__AUSGEWÄHLTER AUSZUG__
------------------------------------------------
S-Cup 2013 sponsored by Suntours

“Wo I fahr und steh”

 

19 Crews. Einheitsklasse. Olympische Kurse. Der 29. S-Cup bot auch unter neuer Wettfahrtleitung die bereits klassische Faszination.

Viele „alte Hasen“ wie Axel Wiesinger vom Attersee und Seppi Lindl mit seinem Kärnter Team, aber auch ermutigend viele neue, ausgesprochen junge Crews versammelten sich Ende Oktober in Jezera zum Kampf bis aufs Takelmesser in trotzdem familiär-freundschaftlicher Atmosphäre.

Wer behauptet, der Sieg beim S-Cup sei eine Frage von Leben und Tod, unterschätzt die Motivation der Teilnehmer völlig. Kaum eine Crew, die nicht schon  bei „X minus 48 Stunden“ vor Ort war, um beim von Arthur Thüringer und Christian Kargl kundig geleiteten Vorbereitungstraining ihre First 35 um den Parcous zu prügeln. Und kaum ein Skipper, der nicht mit dem Regelwerk in der Ölzeugtasche am Steuerrad stand: „Protest!“ hörte man beim 29. S-Cup beinahe so oft wie „Prost!“

Eine Säule des langjährigen S-Cup Erfolges fehlte erstmals in Jezera:

Anstelle von Gert Schmidleitner hatte der veranstaltende Nautic Club Austria Klaus Vrecer mit der Wettfahrtleitung betraut. „Blondel“ kann durch nichts ersetzt werden, aber Respekt: Der neue Mann hat die übergroßen Schuhe, die sein Vorgänger hinterlassen hat, mit Anstand getragen. Für saubere Organisation vor Ort, Freibier am Abend und spannende Multimediashows von den Wettkampftagen sorgte das für Großevents hoch kompetente Suntours-Team unter der Leitung von Lukas Vrecer. Und für den pünktlichen Beginn der Freibierrunden garantierte Schiedsrichter Christian Kargl, der Protestverhandlungen souverän und mit hoher Schlagzahl abwickelte. Wer sich ein Bild von der Stimmung machen möchte, findet die Fotos unter http://goo.gl/nwTULO.
------------------------------------------------
__VORLIEGENDES MATERIAL__
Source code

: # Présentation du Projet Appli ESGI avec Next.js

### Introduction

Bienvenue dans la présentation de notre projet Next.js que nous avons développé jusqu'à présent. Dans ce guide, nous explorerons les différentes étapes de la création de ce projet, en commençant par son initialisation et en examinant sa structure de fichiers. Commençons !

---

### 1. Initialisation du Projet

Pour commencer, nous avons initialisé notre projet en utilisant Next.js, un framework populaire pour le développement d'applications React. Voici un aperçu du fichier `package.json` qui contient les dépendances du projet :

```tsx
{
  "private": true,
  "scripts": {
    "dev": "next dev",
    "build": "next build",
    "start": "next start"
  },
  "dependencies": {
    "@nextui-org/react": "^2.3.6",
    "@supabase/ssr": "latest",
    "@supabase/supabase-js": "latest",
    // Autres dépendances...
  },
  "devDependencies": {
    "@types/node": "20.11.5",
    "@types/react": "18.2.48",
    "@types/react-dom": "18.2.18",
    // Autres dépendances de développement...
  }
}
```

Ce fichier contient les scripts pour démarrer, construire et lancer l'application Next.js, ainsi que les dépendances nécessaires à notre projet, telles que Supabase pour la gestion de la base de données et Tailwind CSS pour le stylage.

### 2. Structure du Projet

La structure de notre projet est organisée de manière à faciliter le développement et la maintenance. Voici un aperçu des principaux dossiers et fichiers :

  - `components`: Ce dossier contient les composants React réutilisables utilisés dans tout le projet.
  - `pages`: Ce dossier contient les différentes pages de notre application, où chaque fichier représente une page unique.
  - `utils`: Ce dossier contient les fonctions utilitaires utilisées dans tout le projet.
------------------------------------------------
__IHRE AUFGABEN__
A. Geben Sie den Abschnitt des Regattaberichts erneut wieder. Beginnen Sie bei den Worten "S-Cup 2013 sponsored", enden Sie nach "trotzdem familiär-freundschaftlicher Atmosphäre." und ersetzen Sie dabei "Crews" durch "Mannschaften".
B. Nennen Sie alle Personen, die im Regattabericht mit Vor- und Nachnamen genannt werden.
Die Datensätze haben mit dem Regattabericht nichts zu tun.

__LÖSUNGEN__
A.
S-Cup 2013 sponsored by Suntours

“Wo I fahr und steh”

 

19 Mannschaften. Einheitsklasse. Olympische Kurse. Der 29. S-Cup bot auch unter neuer Wettfahrtleitung die bereits klassische Faszination.

Viele „alte Hasen“ wie Axel Wiesinger vom Attersee und Seppi Lindl mit seinem Kärnter Team, aber auch ermutigend viele neue, ausgesprochen junge Mannschaften versammelten sich Ende Oktober in Jezera zum Kampf bis aufs Takelmesser in trotzdem familiär-freundschaftlicher Atmosphäre.

B. Axel Wiesinger, Seppi Lindl, Arthur Thüringer, Christian Kargl, Gert Schmidleitner, Klaus Vrecer, Lukas Vrecer